Same with Mao, Pol Pot… There is no Final Solution for society, though there was once that effort to achieve a lasting “solution” to the “Jewish Question.” Yet how did that turn out? Israel was established after the Third Reich was consumed in the flames of shelling and fire bombing.

Robert MacNamara pioneered the use of computers for strategic bombing during World War II; his attempt to wage the Vietnam War in a scientifically rational manner, as Barbara Tuchman described it, placed that American effort as part of a continuum –“The March of Folly: From Troy to Vietnam”– that includes the Trojan War and its famous horse.

Randy David pointed out that in terms of society, we are undergoing a crisis of modernity. The crisis is being exacerbated by our political class, which finds itself uncompetitive in terms of public expectations and its own narrow interests. Society, too, is torn between modern attitudes and values and yes, fear of upsetting the status quo, which is to put it mildly, imperfect but at least, predictable.

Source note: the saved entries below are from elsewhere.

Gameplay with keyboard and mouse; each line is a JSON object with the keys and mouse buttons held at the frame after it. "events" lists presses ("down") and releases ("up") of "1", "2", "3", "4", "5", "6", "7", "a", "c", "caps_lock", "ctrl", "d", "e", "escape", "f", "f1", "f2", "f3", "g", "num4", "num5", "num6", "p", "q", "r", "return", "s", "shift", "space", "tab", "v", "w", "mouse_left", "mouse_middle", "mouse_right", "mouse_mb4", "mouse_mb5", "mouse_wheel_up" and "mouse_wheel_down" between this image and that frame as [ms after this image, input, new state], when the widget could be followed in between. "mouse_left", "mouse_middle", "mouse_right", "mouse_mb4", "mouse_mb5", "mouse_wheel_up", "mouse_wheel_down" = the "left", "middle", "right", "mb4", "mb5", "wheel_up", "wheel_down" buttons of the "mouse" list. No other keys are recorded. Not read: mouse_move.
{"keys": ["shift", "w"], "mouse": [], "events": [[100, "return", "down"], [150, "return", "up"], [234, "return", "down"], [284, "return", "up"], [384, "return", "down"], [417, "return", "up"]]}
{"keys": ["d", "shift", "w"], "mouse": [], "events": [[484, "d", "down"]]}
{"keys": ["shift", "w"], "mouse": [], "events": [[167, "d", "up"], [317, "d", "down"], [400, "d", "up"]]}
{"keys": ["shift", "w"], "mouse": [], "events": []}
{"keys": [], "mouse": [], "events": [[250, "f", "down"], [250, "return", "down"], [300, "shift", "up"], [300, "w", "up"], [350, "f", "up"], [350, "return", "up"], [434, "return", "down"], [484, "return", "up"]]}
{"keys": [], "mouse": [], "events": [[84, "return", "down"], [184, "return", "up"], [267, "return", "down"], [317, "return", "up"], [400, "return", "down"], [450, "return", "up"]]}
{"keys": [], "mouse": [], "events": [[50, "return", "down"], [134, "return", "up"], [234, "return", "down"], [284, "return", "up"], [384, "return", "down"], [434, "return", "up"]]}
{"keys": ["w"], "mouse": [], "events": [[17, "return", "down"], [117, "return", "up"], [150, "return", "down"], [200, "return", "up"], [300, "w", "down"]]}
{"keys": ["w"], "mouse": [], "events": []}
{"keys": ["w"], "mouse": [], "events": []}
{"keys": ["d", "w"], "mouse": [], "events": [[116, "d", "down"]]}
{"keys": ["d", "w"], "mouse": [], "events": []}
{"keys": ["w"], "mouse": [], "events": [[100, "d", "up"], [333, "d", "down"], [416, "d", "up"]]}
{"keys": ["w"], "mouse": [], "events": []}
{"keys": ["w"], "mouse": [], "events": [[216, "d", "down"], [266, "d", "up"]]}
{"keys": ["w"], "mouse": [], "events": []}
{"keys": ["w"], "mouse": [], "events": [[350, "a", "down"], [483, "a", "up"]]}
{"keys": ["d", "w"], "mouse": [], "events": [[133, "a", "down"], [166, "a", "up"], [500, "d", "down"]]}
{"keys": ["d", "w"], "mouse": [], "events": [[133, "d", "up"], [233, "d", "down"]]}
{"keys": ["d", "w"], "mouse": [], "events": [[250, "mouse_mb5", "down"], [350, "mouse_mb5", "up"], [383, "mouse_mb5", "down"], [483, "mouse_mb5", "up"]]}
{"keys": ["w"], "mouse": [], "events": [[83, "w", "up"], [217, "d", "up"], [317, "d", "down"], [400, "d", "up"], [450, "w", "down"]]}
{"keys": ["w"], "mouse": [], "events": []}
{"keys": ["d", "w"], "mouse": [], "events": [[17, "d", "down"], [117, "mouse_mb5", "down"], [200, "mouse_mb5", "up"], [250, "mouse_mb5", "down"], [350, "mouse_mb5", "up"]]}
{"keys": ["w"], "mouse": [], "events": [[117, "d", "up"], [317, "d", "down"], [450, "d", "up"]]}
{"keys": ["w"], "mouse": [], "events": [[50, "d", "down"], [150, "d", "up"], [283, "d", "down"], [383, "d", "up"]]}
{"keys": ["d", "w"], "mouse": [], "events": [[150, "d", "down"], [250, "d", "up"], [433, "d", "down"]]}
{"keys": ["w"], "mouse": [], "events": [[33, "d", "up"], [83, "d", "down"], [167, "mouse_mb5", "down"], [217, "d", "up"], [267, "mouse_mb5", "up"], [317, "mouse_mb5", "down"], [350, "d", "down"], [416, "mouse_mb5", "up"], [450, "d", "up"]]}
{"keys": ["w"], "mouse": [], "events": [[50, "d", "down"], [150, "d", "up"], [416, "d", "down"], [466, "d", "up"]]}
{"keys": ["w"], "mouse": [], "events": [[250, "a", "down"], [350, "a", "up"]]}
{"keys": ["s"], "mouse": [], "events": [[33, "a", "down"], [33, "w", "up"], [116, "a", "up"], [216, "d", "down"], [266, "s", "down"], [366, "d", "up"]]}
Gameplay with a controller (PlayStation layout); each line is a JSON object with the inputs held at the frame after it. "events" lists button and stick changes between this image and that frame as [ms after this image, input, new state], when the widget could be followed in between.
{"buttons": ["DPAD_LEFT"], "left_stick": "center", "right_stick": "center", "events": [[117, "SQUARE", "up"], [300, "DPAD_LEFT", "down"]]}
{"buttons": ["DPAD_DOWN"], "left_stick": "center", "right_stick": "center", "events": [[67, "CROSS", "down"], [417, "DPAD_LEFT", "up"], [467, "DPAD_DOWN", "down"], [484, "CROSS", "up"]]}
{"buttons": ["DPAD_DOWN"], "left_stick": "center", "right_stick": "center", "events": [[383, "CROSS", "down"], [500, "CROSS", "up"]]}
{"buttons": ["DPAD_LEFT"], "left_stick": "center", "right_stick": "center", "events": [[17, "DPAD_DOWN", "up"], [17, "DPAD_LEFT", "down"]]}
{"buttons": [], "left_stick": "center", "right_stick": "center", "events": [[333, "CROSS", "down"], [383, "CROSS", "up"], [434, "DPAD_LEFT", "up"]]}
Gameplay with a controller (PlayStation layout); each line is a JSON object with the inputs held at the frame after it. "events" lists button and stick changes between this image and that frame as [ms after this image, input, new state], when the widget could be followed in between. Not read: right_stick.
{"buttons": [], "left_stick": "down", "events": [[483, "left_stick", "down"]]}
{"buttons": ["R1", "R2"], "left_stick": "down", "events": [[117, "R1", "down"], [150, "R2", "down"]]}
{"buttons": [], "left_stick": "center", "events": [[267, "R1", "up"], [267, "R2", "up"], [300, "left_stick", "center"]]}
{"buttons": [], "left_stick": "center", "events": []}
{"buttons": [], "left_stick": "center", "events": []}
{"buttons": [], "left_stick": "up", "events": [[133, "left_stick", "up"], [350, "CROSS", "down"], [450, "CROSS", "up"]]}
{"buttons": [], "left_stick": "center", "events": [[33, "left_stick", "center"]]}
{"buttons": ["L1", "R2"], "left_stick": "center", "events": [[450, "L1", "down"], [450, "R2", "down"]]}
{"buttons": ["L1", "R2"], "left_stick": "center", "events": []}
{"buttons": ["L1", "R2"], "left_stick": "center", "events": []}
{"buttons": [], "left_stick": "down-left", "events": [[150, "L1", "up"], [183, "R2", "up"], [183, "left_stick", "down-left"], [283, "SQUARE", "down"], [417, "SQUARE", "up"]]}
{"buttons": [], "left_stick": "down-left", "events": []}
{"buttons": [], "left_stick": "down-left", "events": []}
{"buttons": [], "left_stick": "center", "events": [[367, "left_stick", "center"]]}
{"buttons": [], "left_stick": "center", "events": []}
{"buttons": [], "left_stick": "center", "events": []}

Another sign is part of a larger trend, which is, that official wrongdoing is measured according to the past (i.e. Marcos) and if it isn’t an exact duplicate, then it’s nothing to worry about -but governments around the world have realized they can be more subtle about repression that past regimes, and subtlety lies in a “legalistic approach” to challenges to authority. What is this “legalistic” approach? The mantra of the administration, “bring it to court,” and say, Sweden, where two officials resigned over a firm they were formerly associated with, turning out to have exaggerated earnings; a year previously, the trade minister resigned over allegations of tax evasion.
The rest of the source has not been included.